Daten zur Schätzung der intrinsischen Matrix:
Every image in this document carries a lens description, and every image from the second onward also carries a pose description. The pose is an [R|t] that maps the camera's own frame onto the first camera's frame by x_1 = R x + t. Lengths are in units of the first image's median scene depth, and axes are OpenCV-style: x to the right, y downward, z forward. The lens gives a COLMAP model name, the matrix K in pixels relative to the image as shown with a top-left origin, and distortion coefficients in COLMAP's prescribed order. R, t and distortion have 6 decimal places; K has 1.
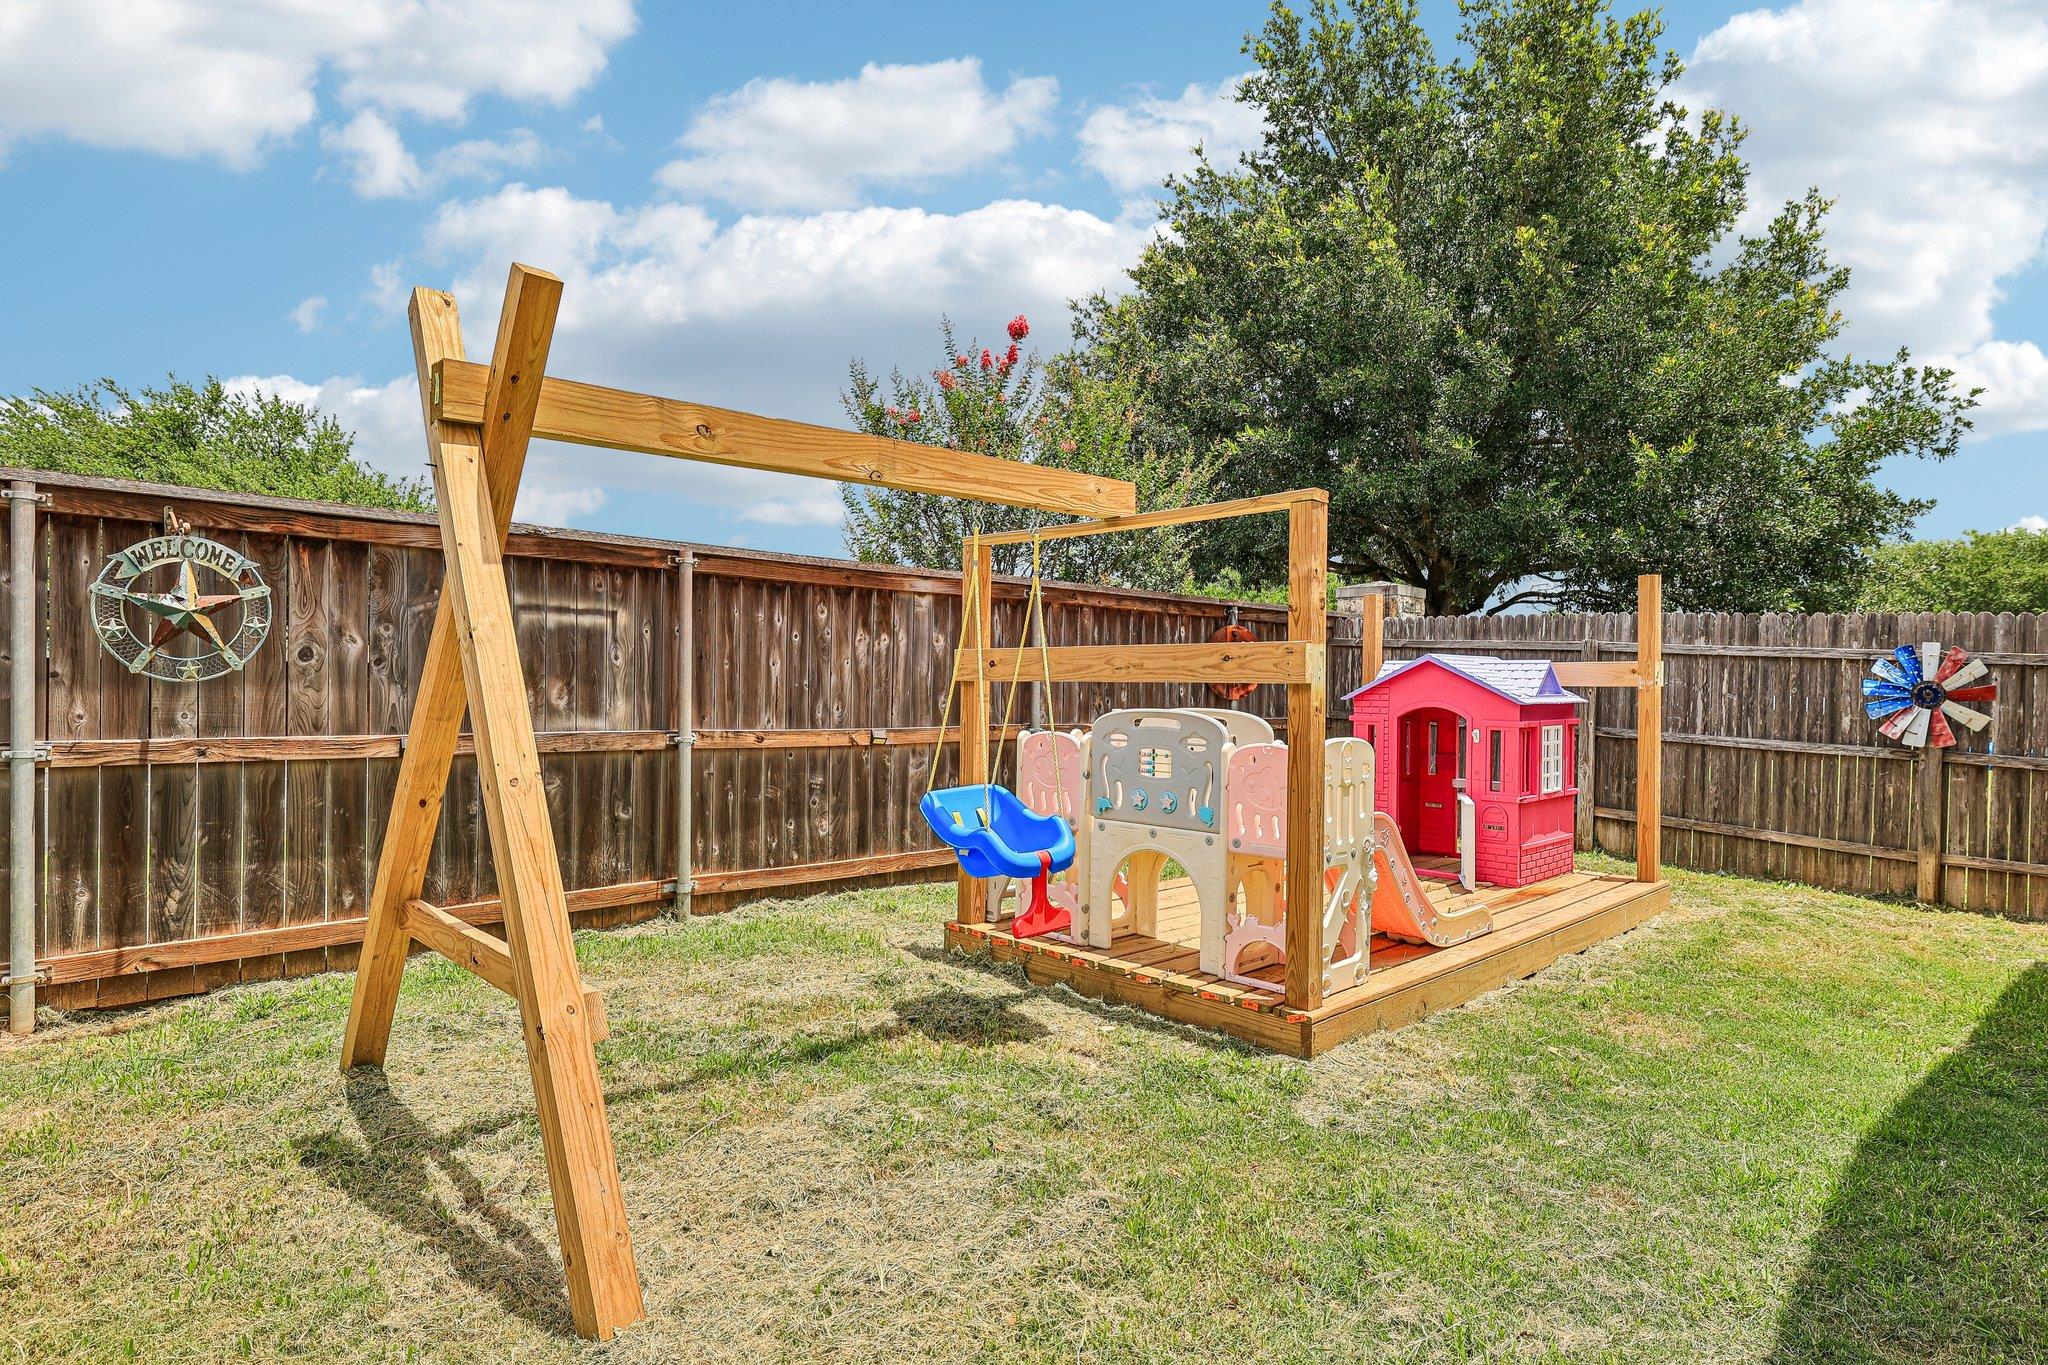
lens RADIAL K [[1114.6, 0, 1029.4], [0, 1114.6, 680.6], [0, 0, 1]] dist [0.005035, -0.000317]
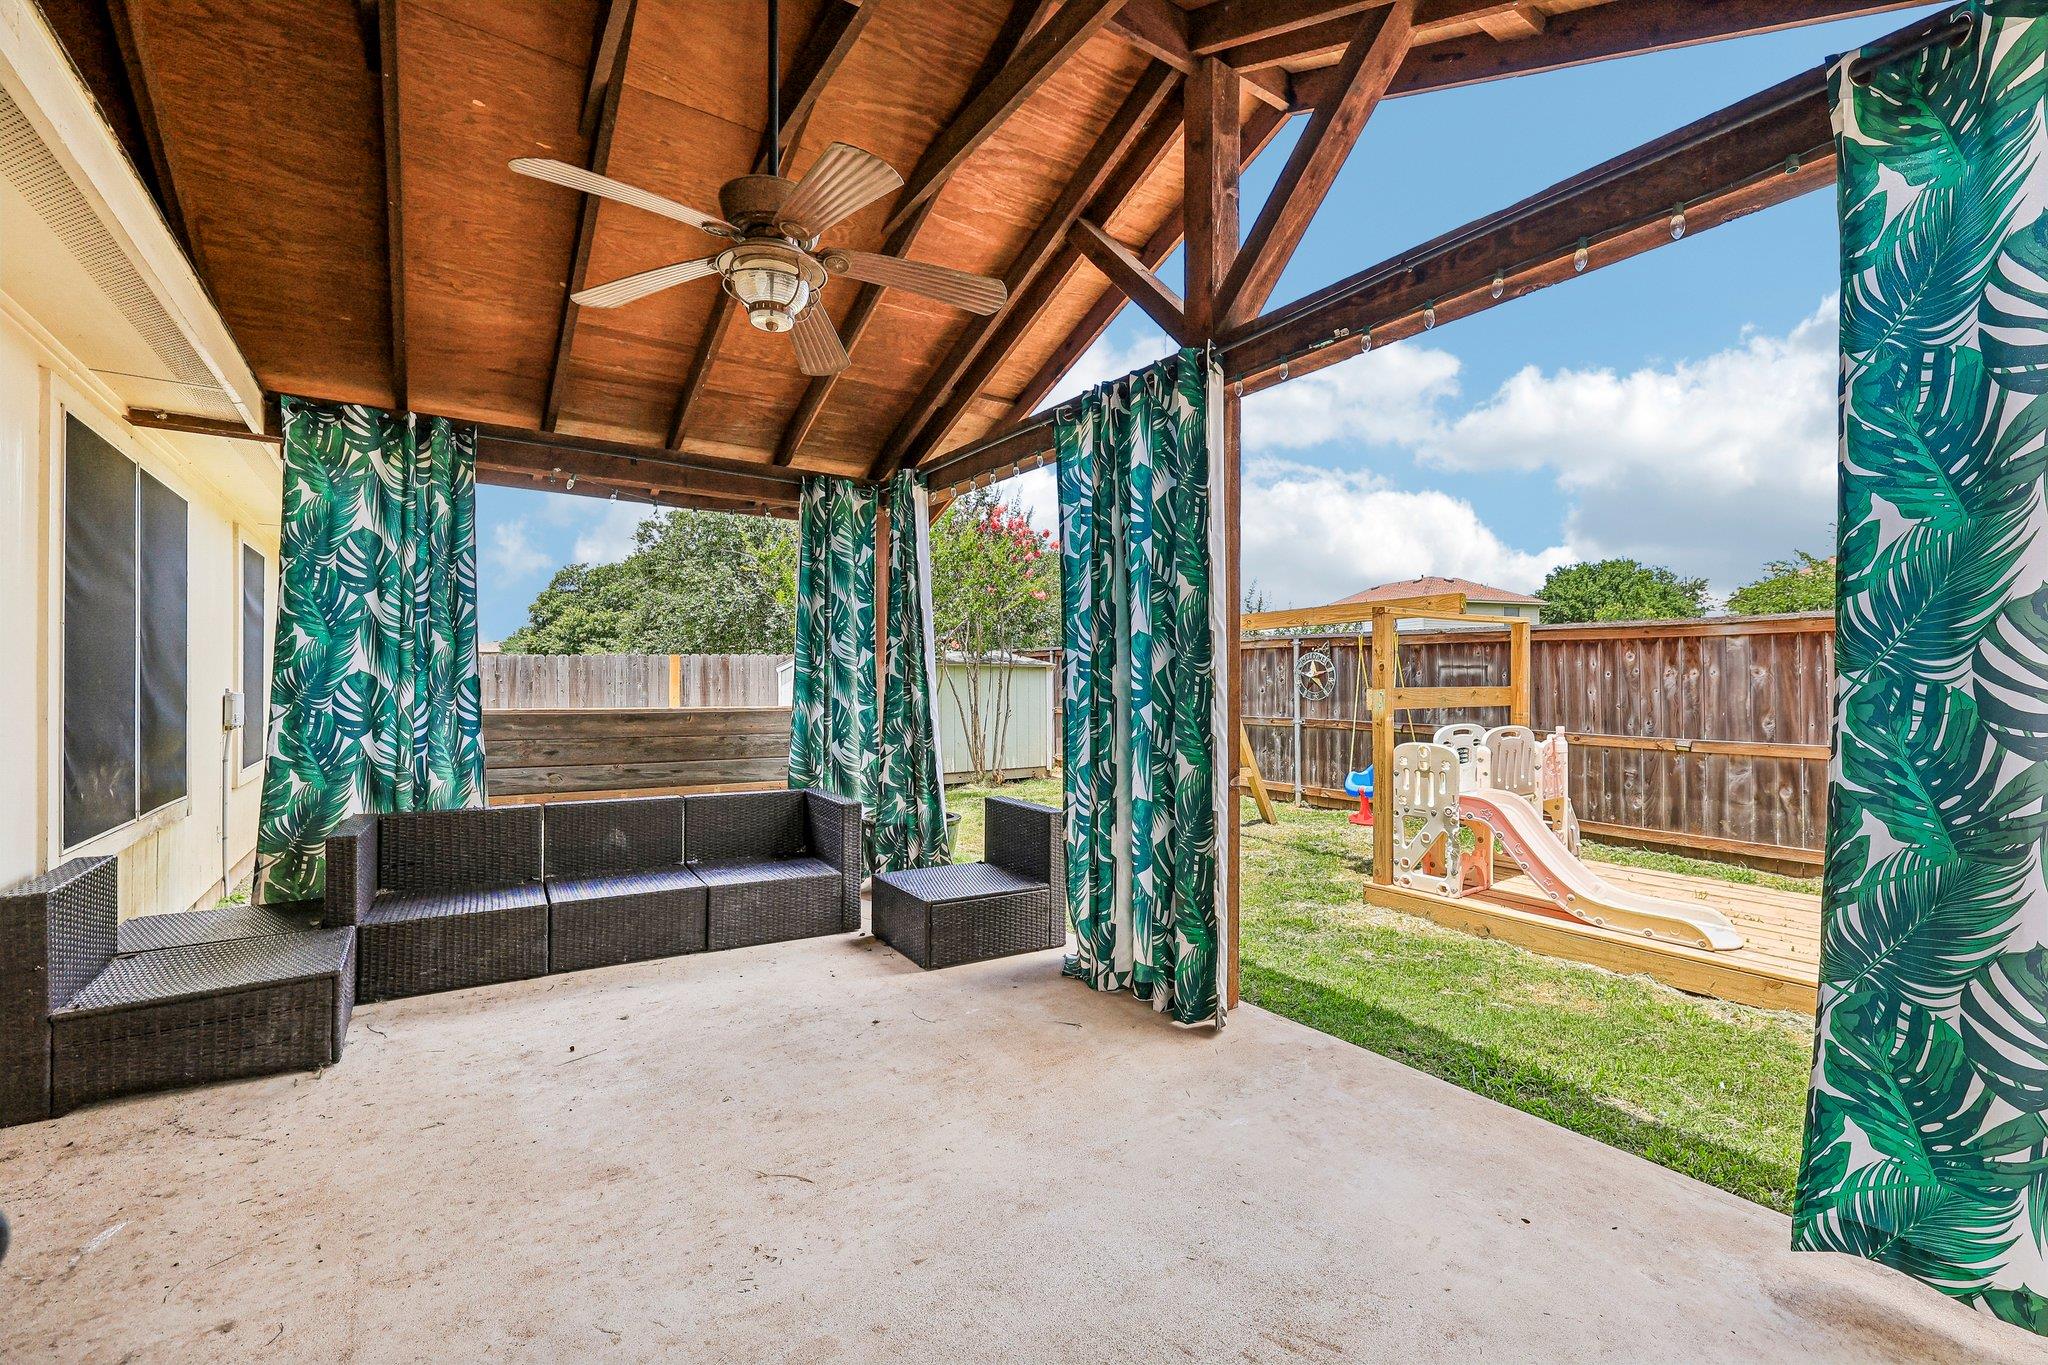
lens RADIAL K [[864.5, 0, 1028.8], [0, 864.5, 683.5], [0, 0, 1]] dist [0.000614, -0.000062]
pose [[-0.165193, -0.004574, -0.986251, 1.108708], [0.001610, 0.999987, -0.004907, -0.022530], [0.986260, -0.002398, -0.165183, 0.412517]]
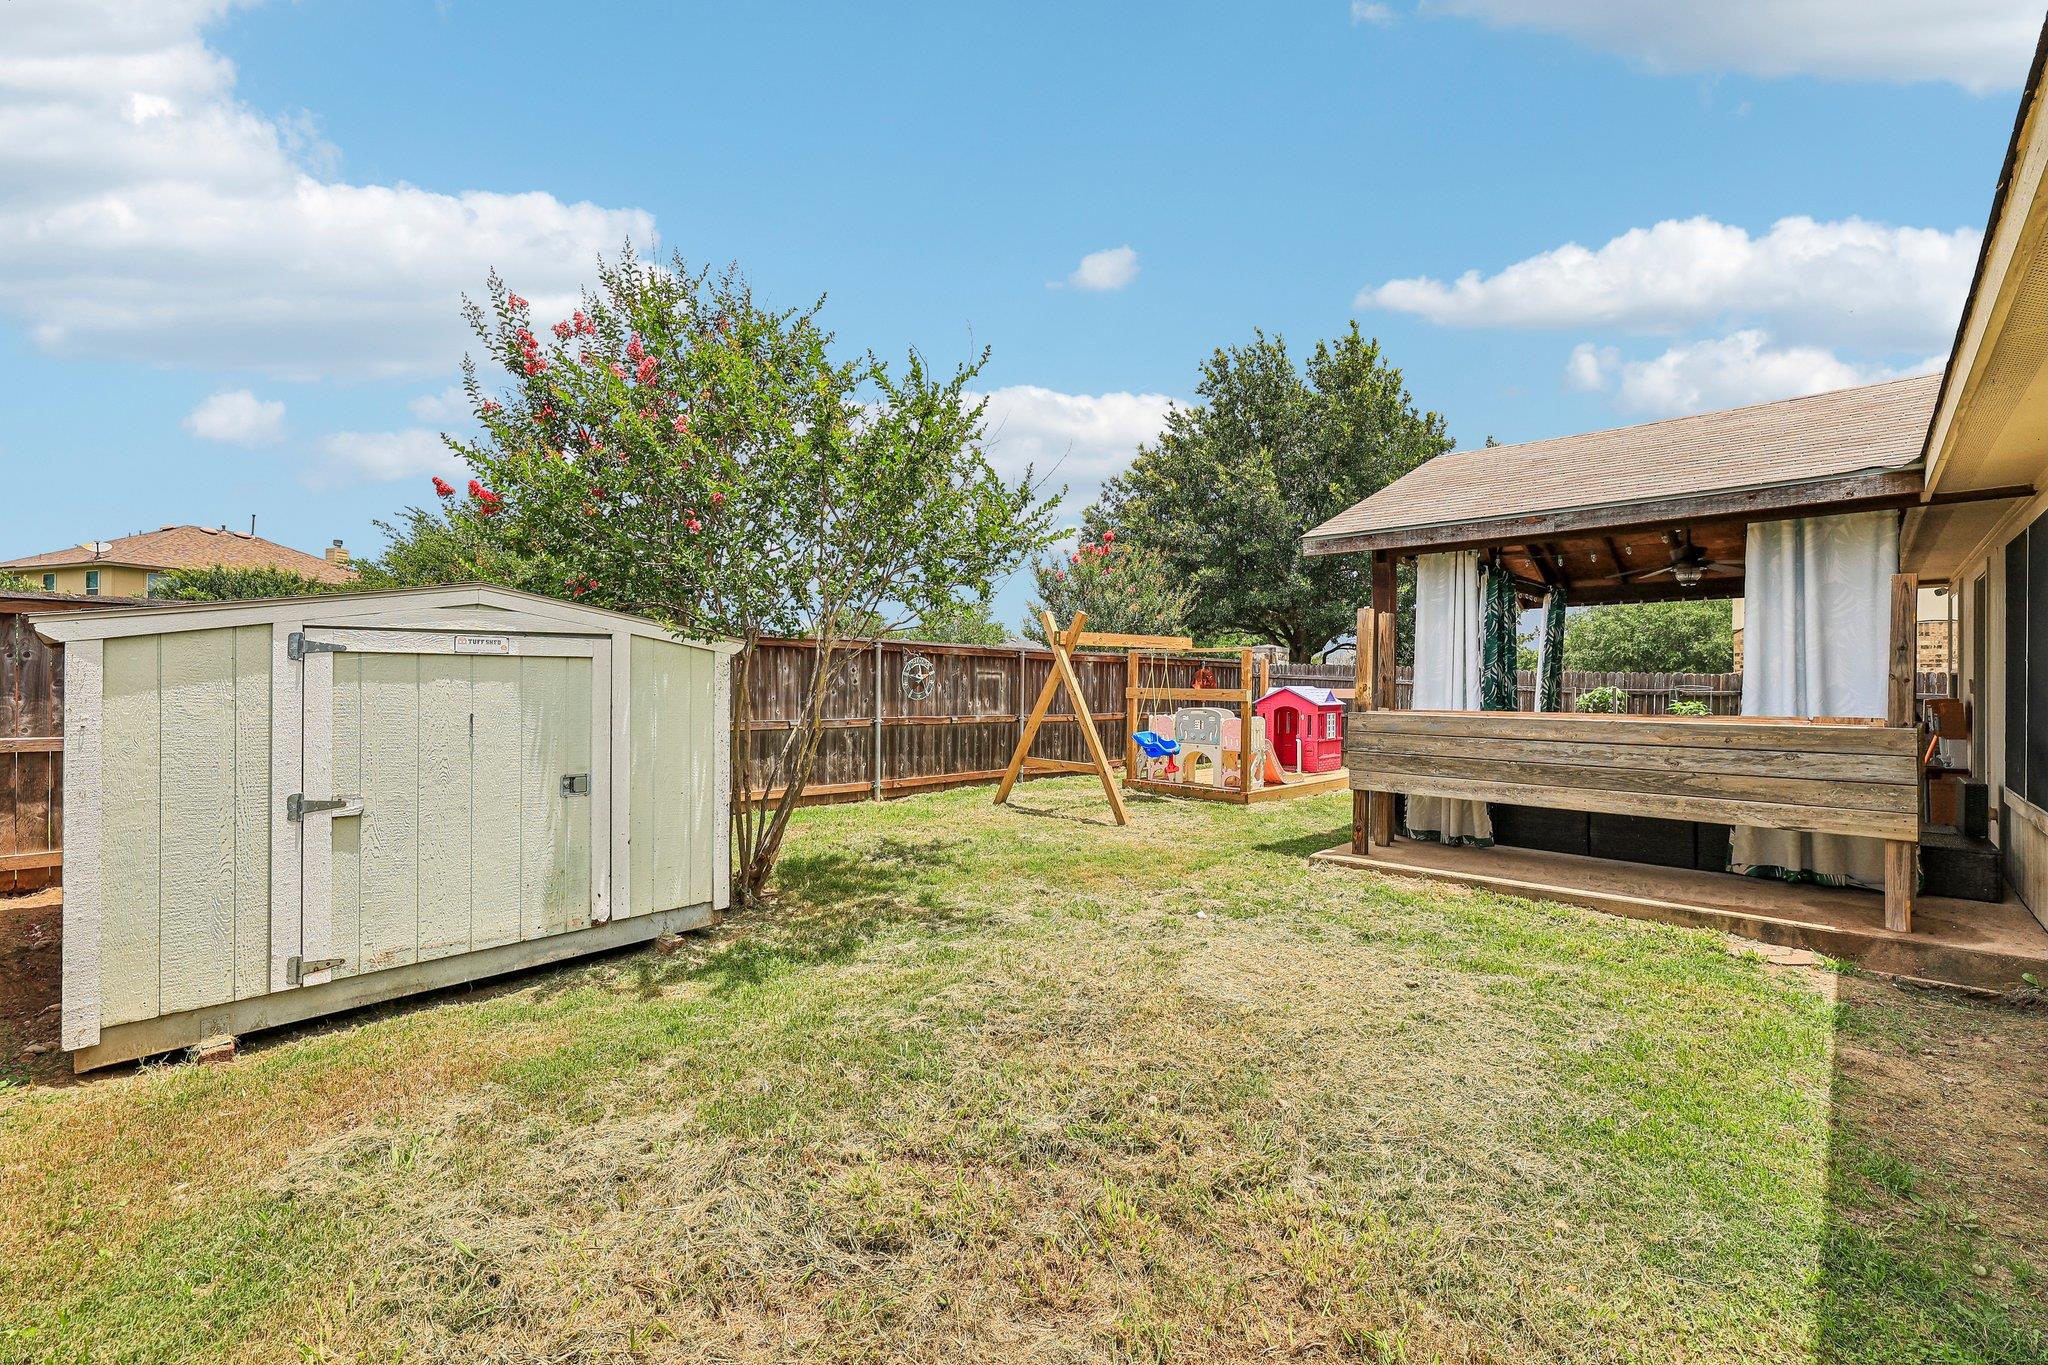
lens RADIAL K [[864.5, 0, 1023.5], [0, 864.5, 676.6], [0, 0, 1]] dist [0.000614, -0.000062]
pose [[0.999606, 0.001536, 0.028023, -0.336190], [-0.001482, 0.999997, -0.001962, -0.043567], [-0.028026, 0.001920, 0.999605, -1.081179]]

◆ **Aufgabe**: Aktualisiere die Datensätze so, dass „lens description“ überall durch „camera description“ ersetzt wird und alles andere unverändert bleibt. Lass die Bilder in deiner Antwort weg.

◆ **Schriftliche Antwort**:
Every image in this document carries a camera description, and every image from the second onward also carries a pose description. The pose is an [R|t] that maps the camera's own frame onto the first camera's frame by x_1 = R x + t. Lengths are in units of the first image's median scene depth, and axes are OpenCV-style: x to the right, y downward, z forward. The lens gives a COLMAP model name, the matrix K in pixels relative to the image as shown with a top-left origin, and distortion coefficients in COLMAP's prescribed order. R, t and distortion have 6 decimal places; K has 1.
lens RADIAL K [[1114.6, 0, 1029.4], [0, 1114.6, 680.6], [0, 0, 1]] dist [0.005035, -0.000317]
lens RADIAL K [[864.5, 0, 1028.8], [0, 864.5, 683.5], [0, 0, 1]] dist [0.000614, -0.000062]
pose [[-0.165193, -0.004574, -0.986251, 1.108708], [0.001610, 0.999987, -0.004907, -0.022530], [0.986260, -0.002398, -0.165183, 0.412517]]
lens RADIAL K [[864.5, 0, 1023.5], [0, 864.5, 676.6], [0, 0, 1]] dist [0.000614, -0.000062]
pose [[0.999606, 0.001536, 0.028023, -0.336190], [-0.001482, 0.999997, -0.001962, -0.043567], [-0.028026, 0.001920, 0.999605, -1.081179]]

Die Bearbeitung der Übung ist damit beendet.